For these reasons I request that FDA utilize the ORDR’s list of rare diseases for establishing
whether a LDT automatically qualifies for enforcement discretion with regard to premarket
approval requirements. Laboratories would still need to notify the FDA of these tests as
described in the guidance document, and have to meet all requirements of the Clinical
Laboratory Improvement Amendments of 1988 (CLIA’88) for high-complexity testing. In
addition to strict personnel, quality control, and proficiency testing standards, CLIA’88 requires
documentation of analytical validity. If laboratories seek enforcement discretion for a rare
disease LDT that is not on the ORDR’s list, they should be expected to provide full
documentation to FDA establishing that the LDT was developed to diagnose or to help diagnose
a disease or condition that affects less than 200,000 persons in the United States. Failing that,
they should have to file for 510(k) clearance or premarket approval.
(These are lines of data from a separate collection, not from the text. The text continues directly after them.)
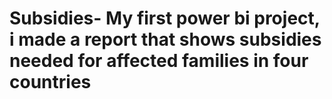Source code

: # Subsidies- My first power bi project, i made a report that shows subsidies needed for affected families in four countries
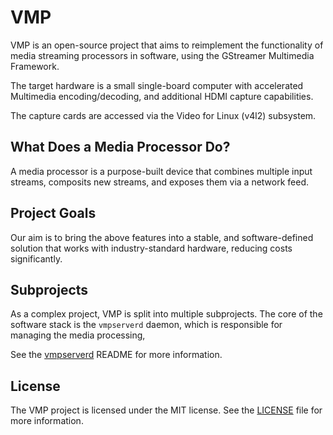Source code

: # VMP
VMP is an open-source project that aims to reimplement the functionality
of media streaming processors in software, using the GStreamer Multimedia
Framework.

The target hardware is a small single-board computer with accelerated
Multimedia encoding/decoding, and additional HDMI capture capabilities.

The capture cards are accessed via the Video for Linux (v4l2) subsystem.

## What Does a Media Processor Do?
A media processor is a purpose-built device that combines multiple input streams,
composits new streams, and exposes them via a network feed.

## Project Goals
Our aim is to bring the above features into a stable, and
software-defined solution that works with industry-standard hardware, reducing
costs significantly.

## Subprojects

As a complex project, VMP is split into multiple subprojects. The core of the software
stack is the `vmpserverd` daemon, which is responsible for managing the media processing,

See the [vmpserverd](vmpserverd/README.md) README for more information.

## License

The VMP project is licensed under the MIT license. See the [LICENSE](LICENSE) file for more information.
Designation of a Health Care Facility
FDA needs to consider that newborn screening laboratories function as part of newborn
screening programs, which are exactly what they state: screening programs. The programs are
designed to identify infants that are at higher risk of having one of the conditions being
screened. All positive screens are referred for active follow-up, which involves a medical
professional (i.e., doctor, nurse, genetic counselor) with training and expertise in the disorder
contacting the infant’s healthcare provider and deciding whether a repeat screen, referral to
diagnostic testing, or visit to a specialty (e.g., metabolic) clinic is appropriate. No program of
which I am aware encourages treatment based solely on the newborn screening test results. In
fact, most states’ newborn screening reports include comments that the results are not
intended to be diagnostic, all positive results need to be confirmed, and a normal result does
not rule out the presence of a disease. Importantly, most states’ list of reportable diseases
includes all of the conditions on the state’s newborn screening panel. There is constant
communication among the screening laboratory, follow-up staff, medical specialists, hospitals,
and various healthcare providers (e.g., pediatricians). We have representation from the clinical
specialties, private-practice pediatricians, and the hospital association on our Newborn
Screening Advisory Committee. We get feedback on which positive screens are confirmed as
true positives, and regularly meet to review any “missed” cases or delayed diagnoses. Cutoff
values and screening algorithms are adjusted as necessary to reduce the number of false
positive and false negative screens. Thus while the various newborn screening stakeholders are
physically separated, the newborn screening program functions very much as a true healthcare
system.
Risk Stratification
I support the risk-based approach that FDA proposes in the guidance document. For the
reasons stated in the paragraph on Health Care Systems, however, it seems appropriate to
classify LDTs for newborn screening as low risk. The risk is certainly no greater than if screening
is not performed. And the manner in which most newborn screening programs function
mitigates against adverse outcomes for infants that have positive screens.